Instructions to follow:
Write out the lines below word for word, leaving out the pictures.

Entries provided:
[Start of Attachment]

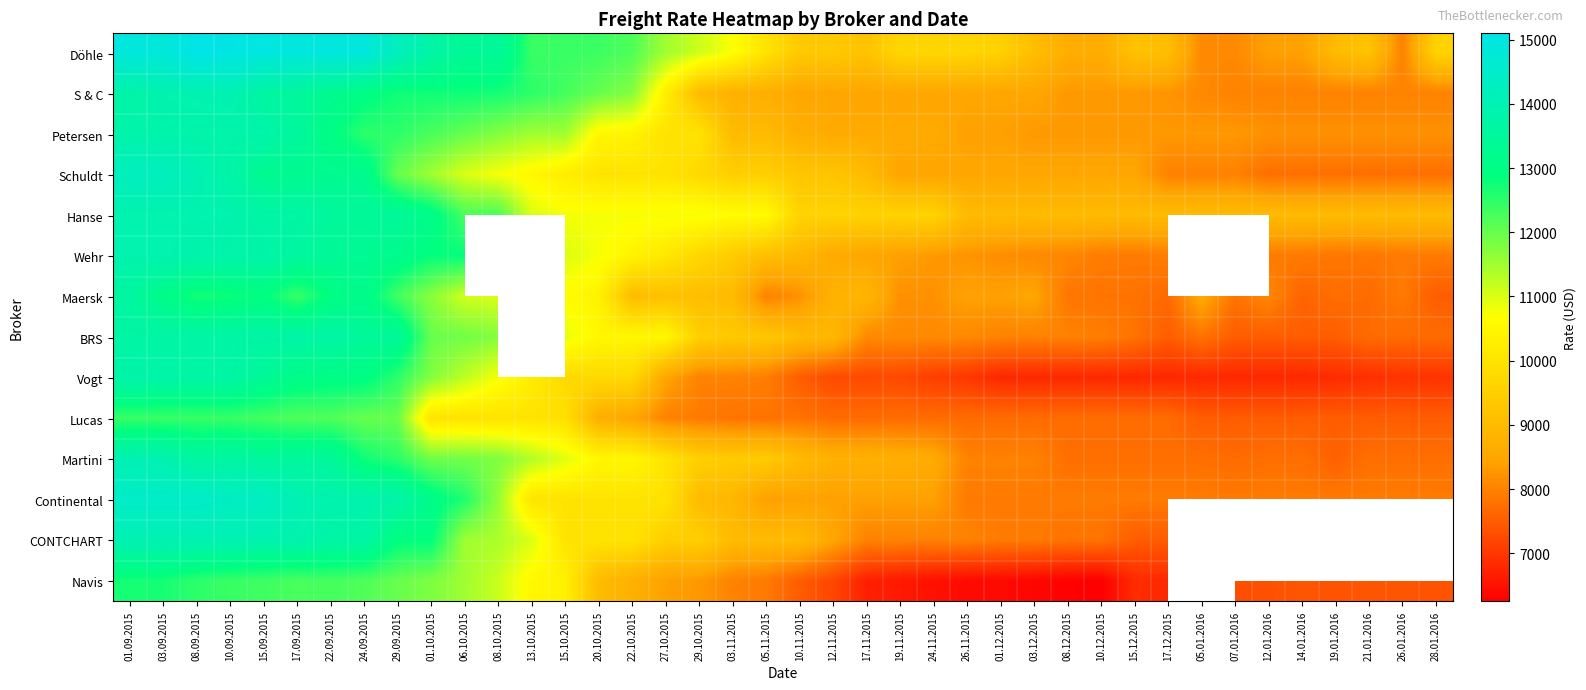

Is it true that BRS equals 12158.8 at 26.01.2016?

False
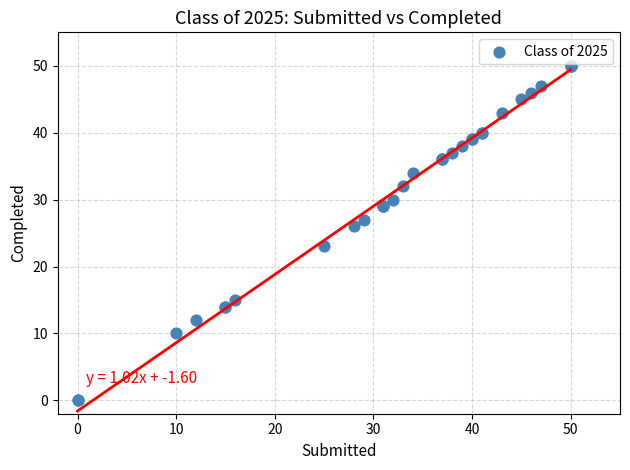

What Y value in the scatter plot is closest to 25?

26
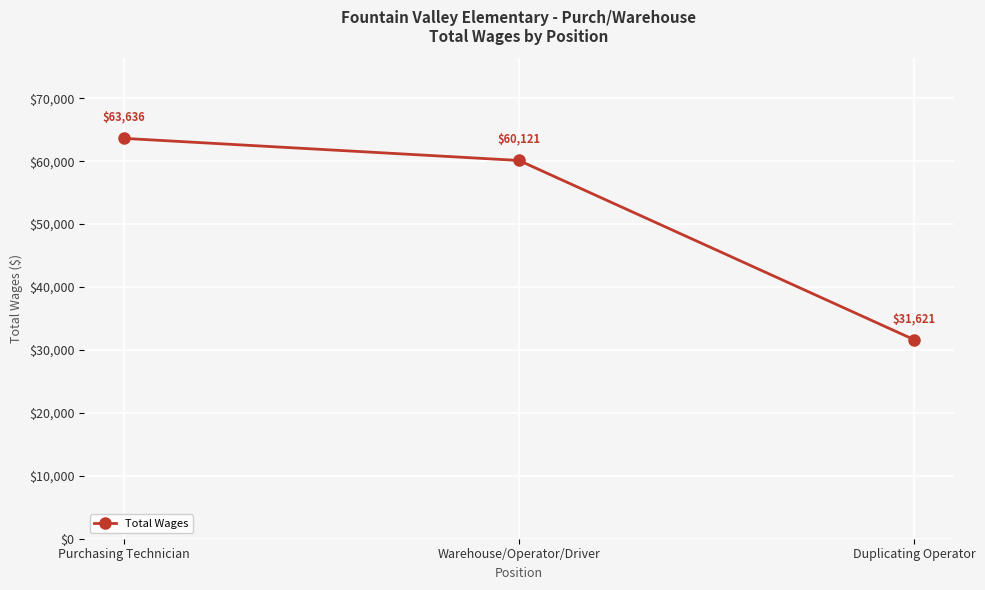

What is the difference between the second highest and minimum values?

28500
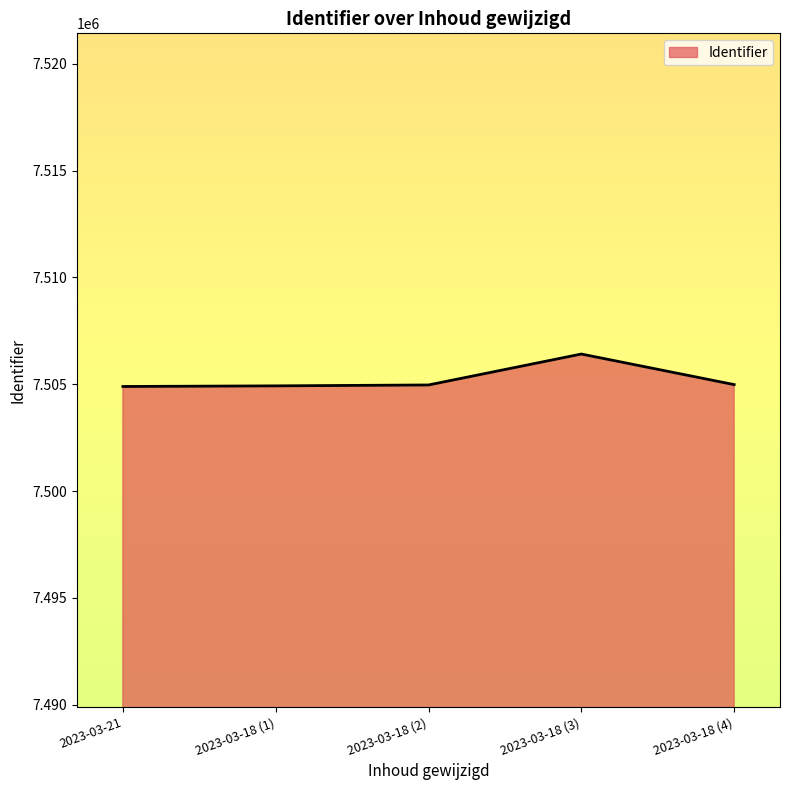

What is the sum of all values?

37526177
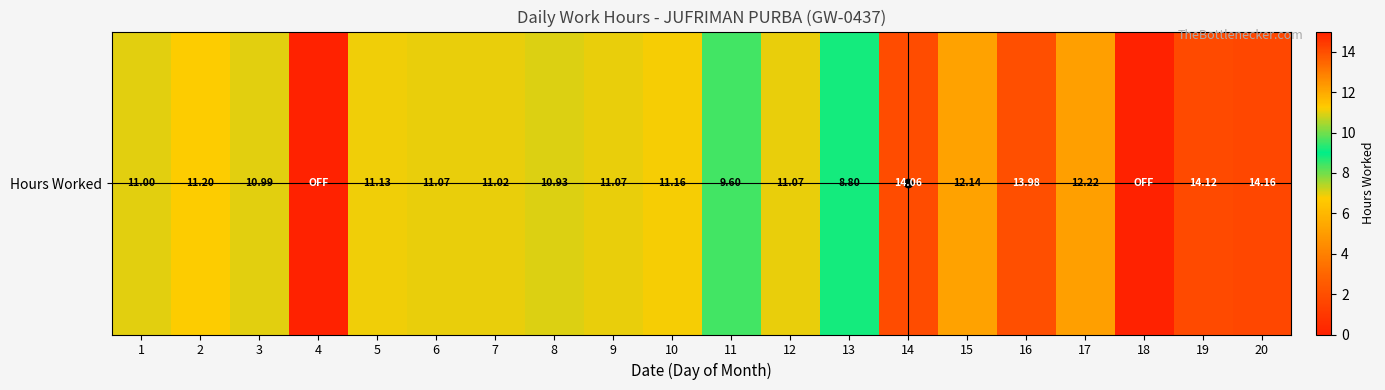

What is the approximate value at 10?

11.2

[End of Attachment]

Reply to the task:
Is it true that BRS equals 12158.8 at 26.01.2016?

False

What Y value in the scatter plot is closest to 25?

26

What is the difference between the second highest and minimum values?

28500

What is the sum of all values?

37526177

What is the approximate value at 10?

11.2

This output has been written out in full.